State lawmakers hired their own lawyers to fight the order, saying that they are in fact funding education with the most recent budget by allotting $11.2 billion for K–12 public education — an increase of $352 million over last year’s budget and the twelfth consecutive year-to-year increase since 2011.

They also claim that the order violates the separation of powers and uses a decades-old case on education in a few counties to justify measures that would apply to every school system in the state. Lawmakers argue that the eight-year, 146-item WestEd plan no longer addresses the specific needs of students after schools were shut down for more than a year during Covid.

The acting state controller, appointed by Cooper, is following his predecessor and siding with lawmakers in opposing the forced money transfer. He says Lee’s order puts him in a legal bind. He would violate state law and his oath of office if he transferred money without authorization from the legislature.
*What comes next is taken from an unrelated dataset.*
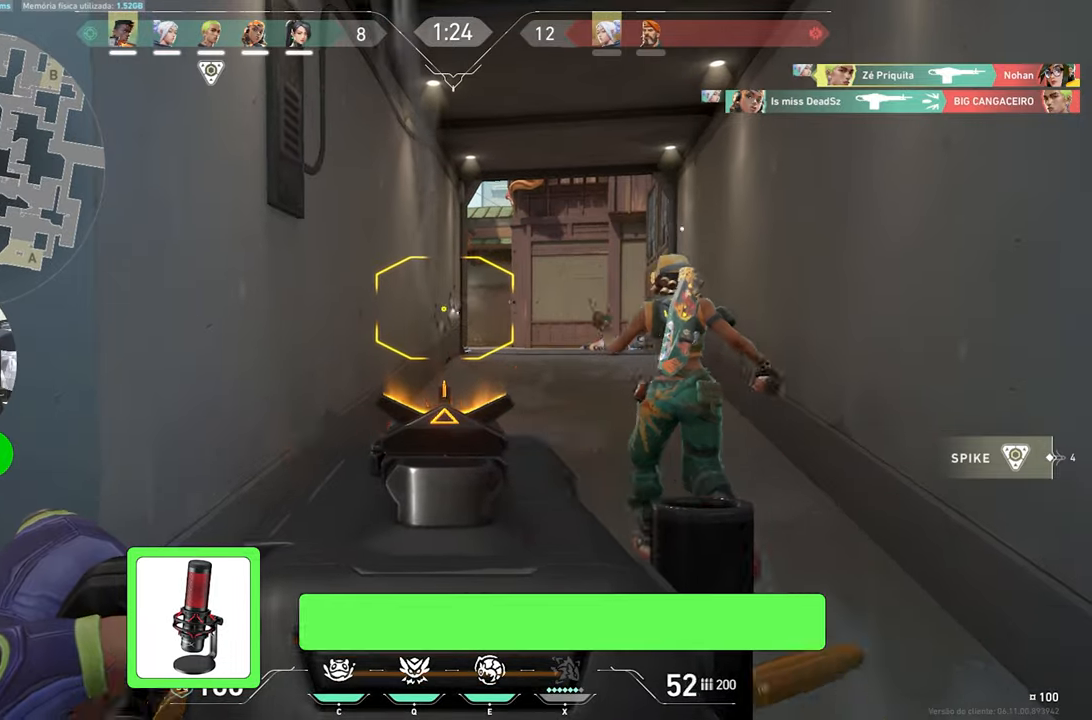
{"keys": ["d", "shift"], "mouse": ["left", "right"], "mouse_move": "still", "events": [[133, "d", "down"]]}
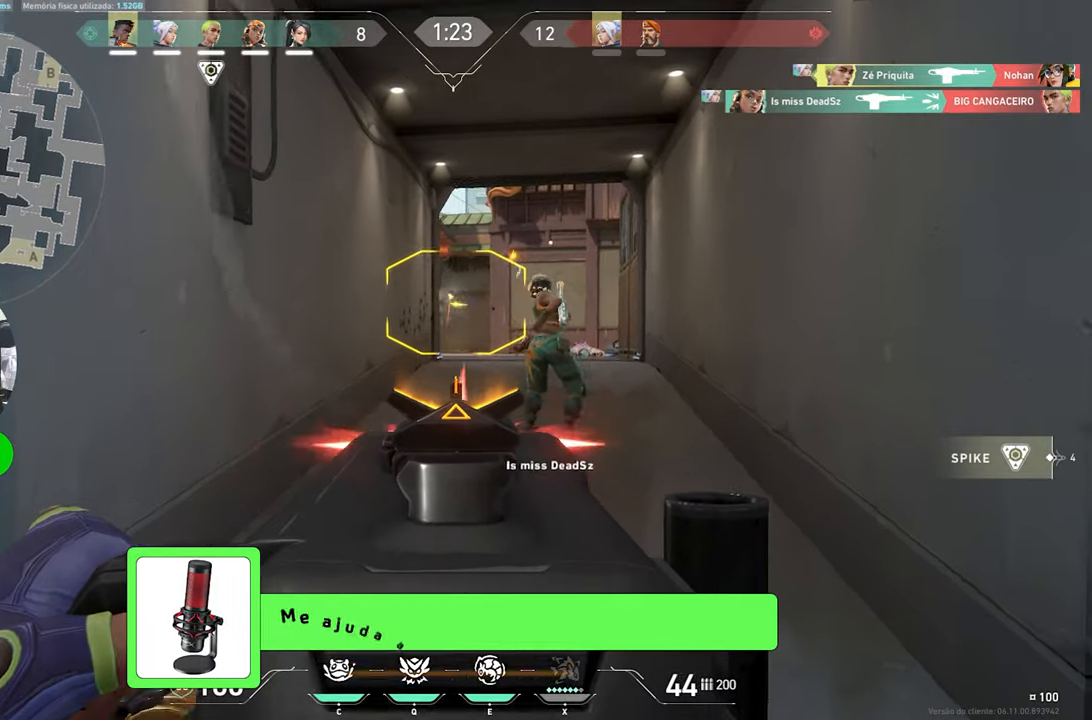
{"keys": ["shift"], "mouse": ["left", "right"], "mouse_move": "still", "events": [[483, "d", "up"]]}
The next round of decisions from the state Supreme Court is due November 4, but because Leandro is such a high-profile case, it could come out alone at an earlier date. The court’s justices have faced intense scrutiny this year. The court’s four Democrats stand accused of partisan stances, particularly after the court overturned the Republican legislature’s new congressional-district maps. The court supported trial judges’ decision to order “special masters” to redraw a congressional map for 2022.

Two seats on the state’s high court are on the ballot this November. If Republicans flip one of them, the court’s partisan majority flips. Before the election, though, the four Democrats on the court have agreed to hear a lawsuit opposing the state’s voter-ID law on October 3. The next day, the court will take another look at the redistricting dispute. Its decision in that case could impact election cycles in 2024 and beyond.

One of the key themes in the Leandro debate is trust. Opponents of the court-endorsed education-spending plan do not trust the court to consider the constitution’s separation of powers. They don’t trust Democrats to design a plan focused on academics with parental input. Proponents of Leandro don’t trust the Republican-led legislature to fund education to the degree they believe is needed.

In addition to the two Supreme Court seats, all seats in the state’s General Assembly are on the ballot this November. Republicans are trying to win back supermajorities that would enable them to override Cooper’s vetoes. Should the high court’s decision on Leandro come within days of the election, it is likely to impact the outcome, given North Carolina’s tightly divided electorate.

Donna King is editor in chief at the Carolina Journal, a North Carolina based news outlet and a project of the John Locke Foundation.